• Work request:
Pull every line containing "pixels" from the listing.
═══ Available records
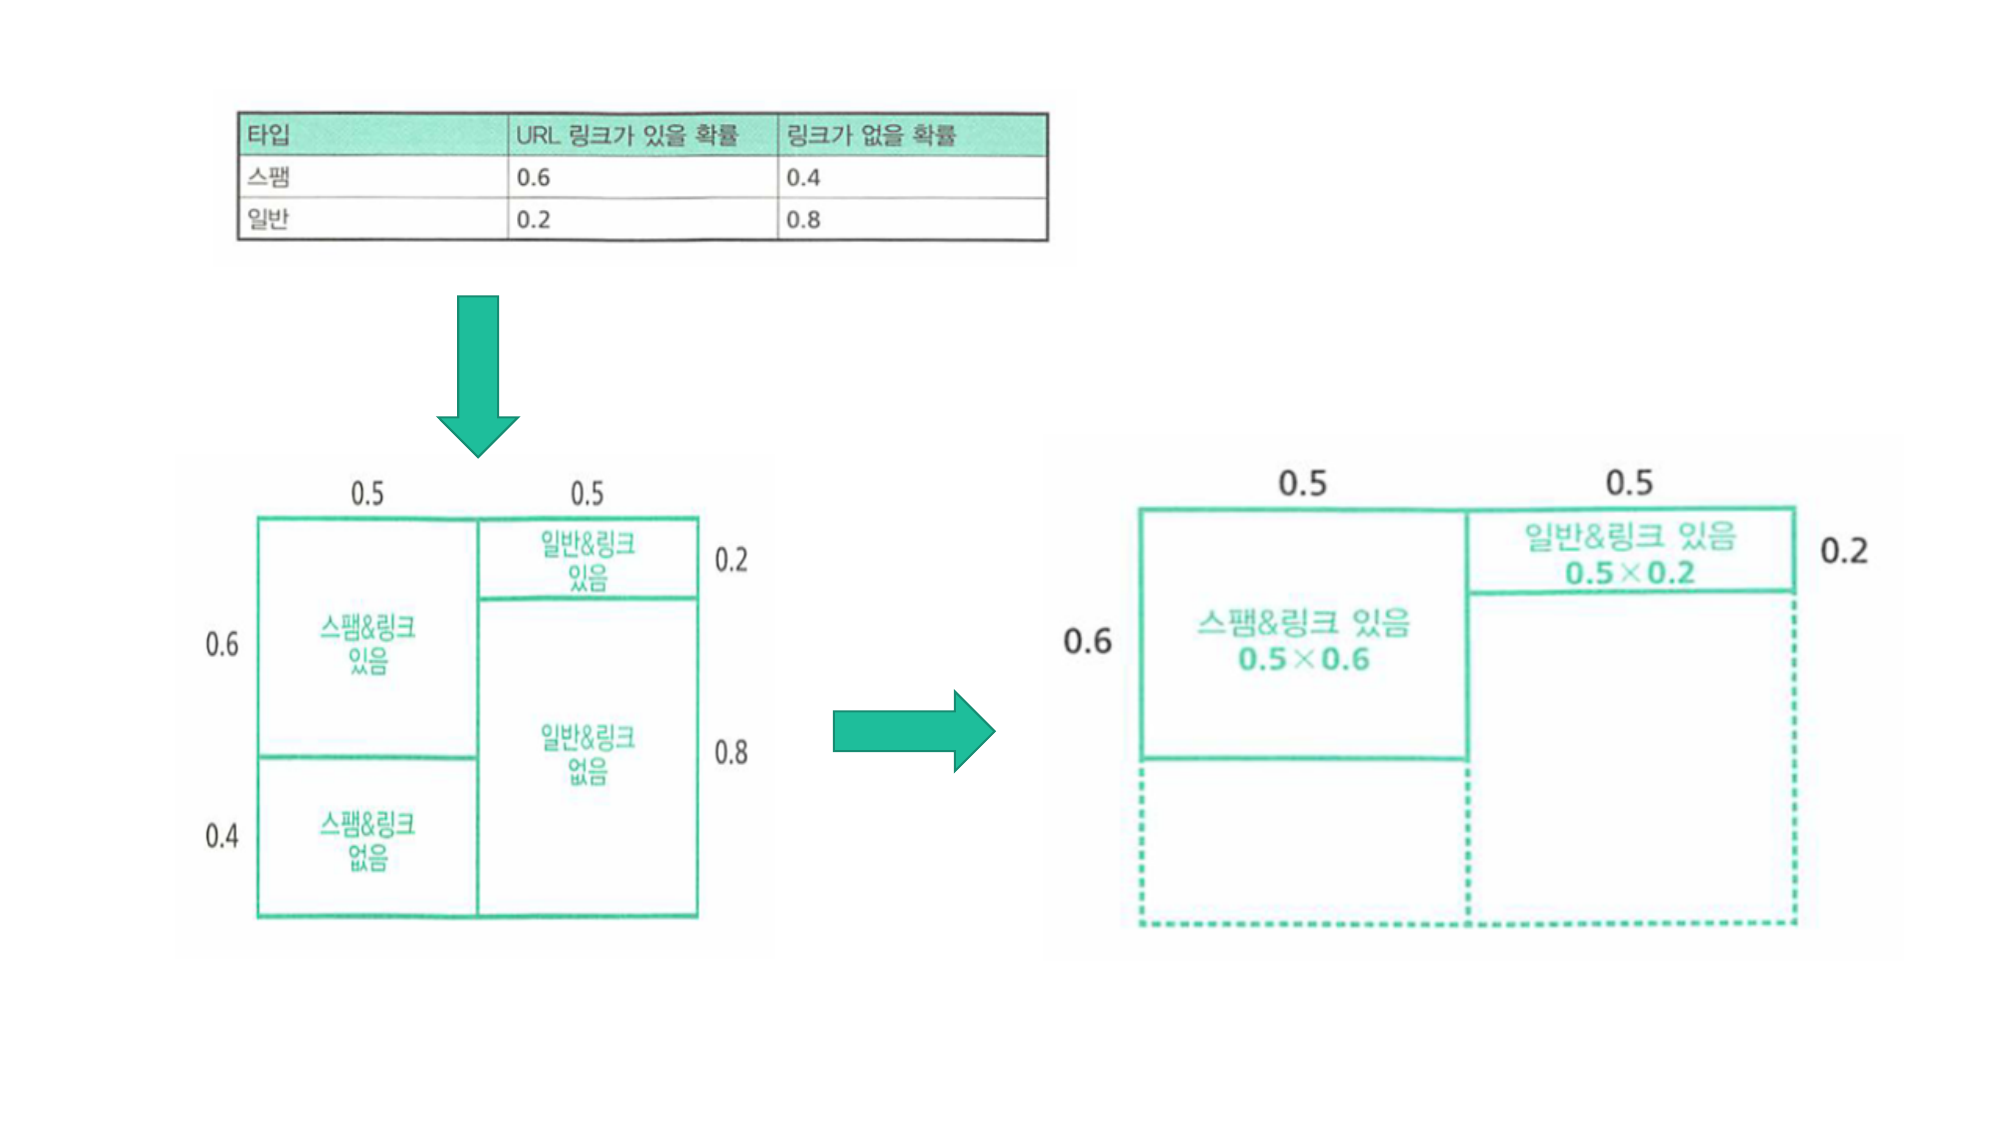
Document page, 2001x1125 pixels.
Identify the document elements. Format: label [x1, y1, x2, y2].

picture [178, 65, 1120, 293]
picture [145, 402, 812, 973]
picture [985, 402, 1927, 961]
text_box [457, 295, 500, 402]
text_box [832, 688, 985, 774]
══════
═══ Available records
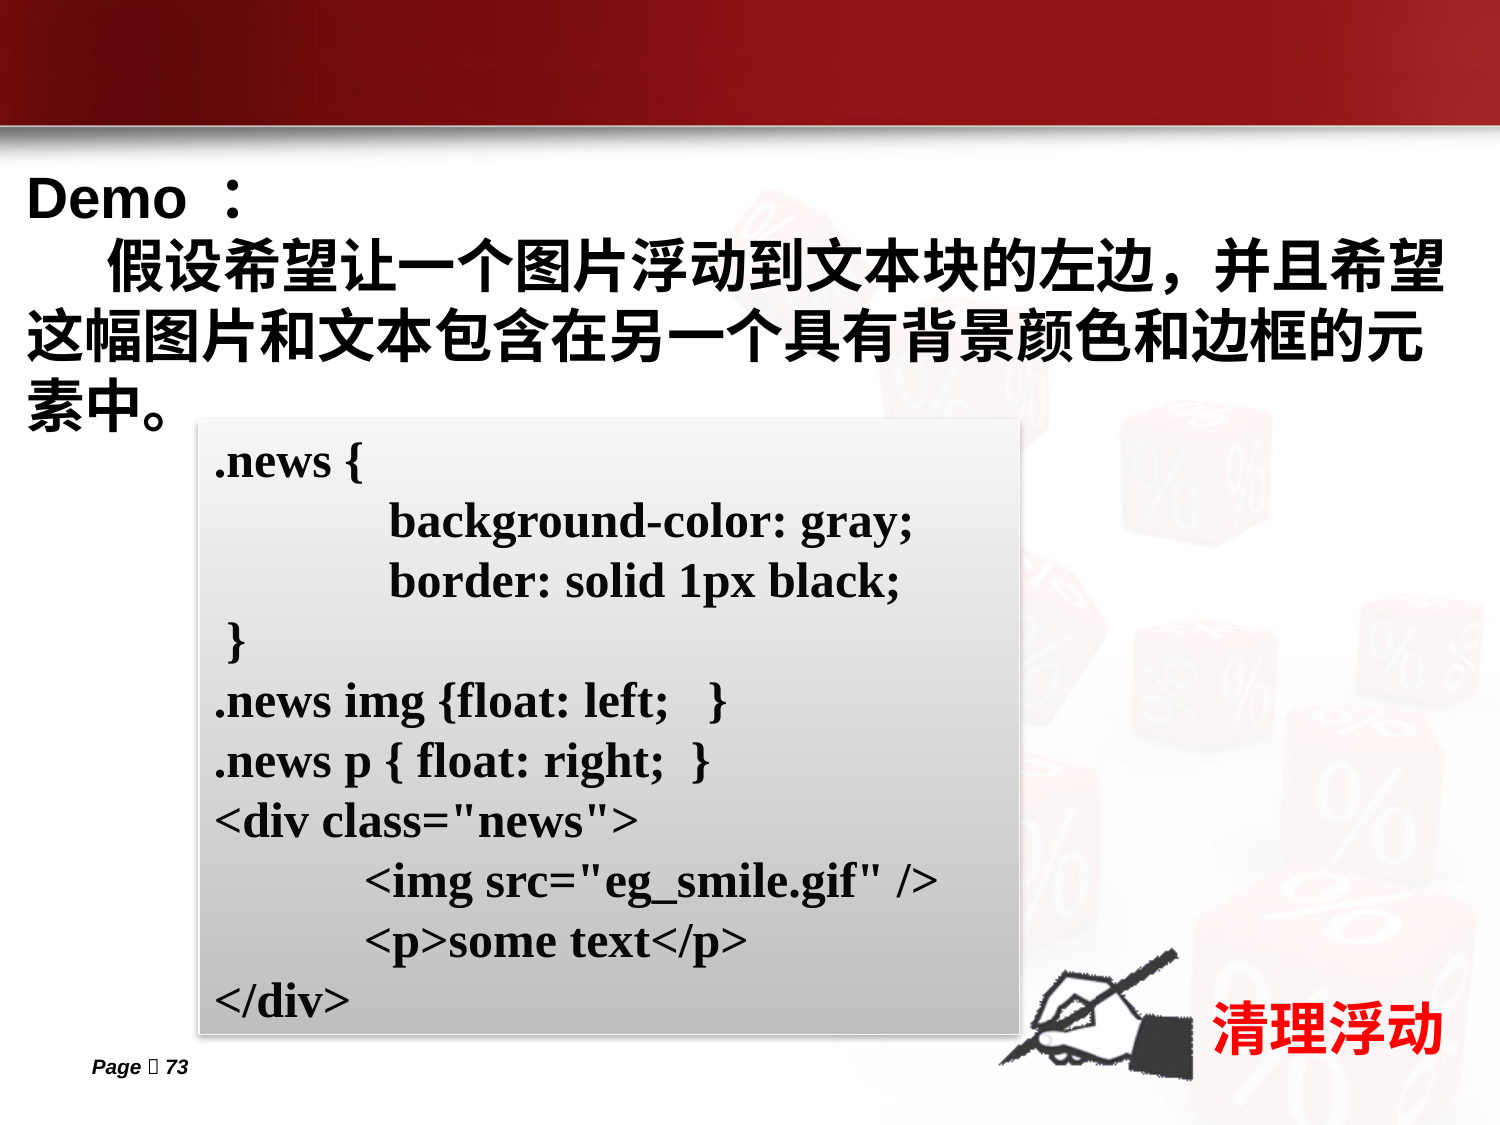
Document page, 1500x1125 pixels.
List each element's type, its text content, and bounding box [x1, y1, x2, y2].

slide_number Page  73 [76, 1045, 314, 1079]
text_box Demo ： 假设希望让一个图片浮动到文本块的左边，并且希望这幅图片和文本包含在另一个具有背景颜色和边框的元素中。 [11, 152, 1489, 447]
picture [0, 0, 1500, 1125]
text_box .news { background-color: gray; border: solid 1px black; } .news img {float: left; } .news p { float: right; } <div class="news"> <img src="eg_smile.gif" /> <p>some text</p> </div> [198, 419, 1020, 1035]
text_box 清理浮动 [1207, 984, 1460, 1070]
══════
• Your response:
Document page, 2001x1125 pixels.
Document page, 1500x1125 pixels.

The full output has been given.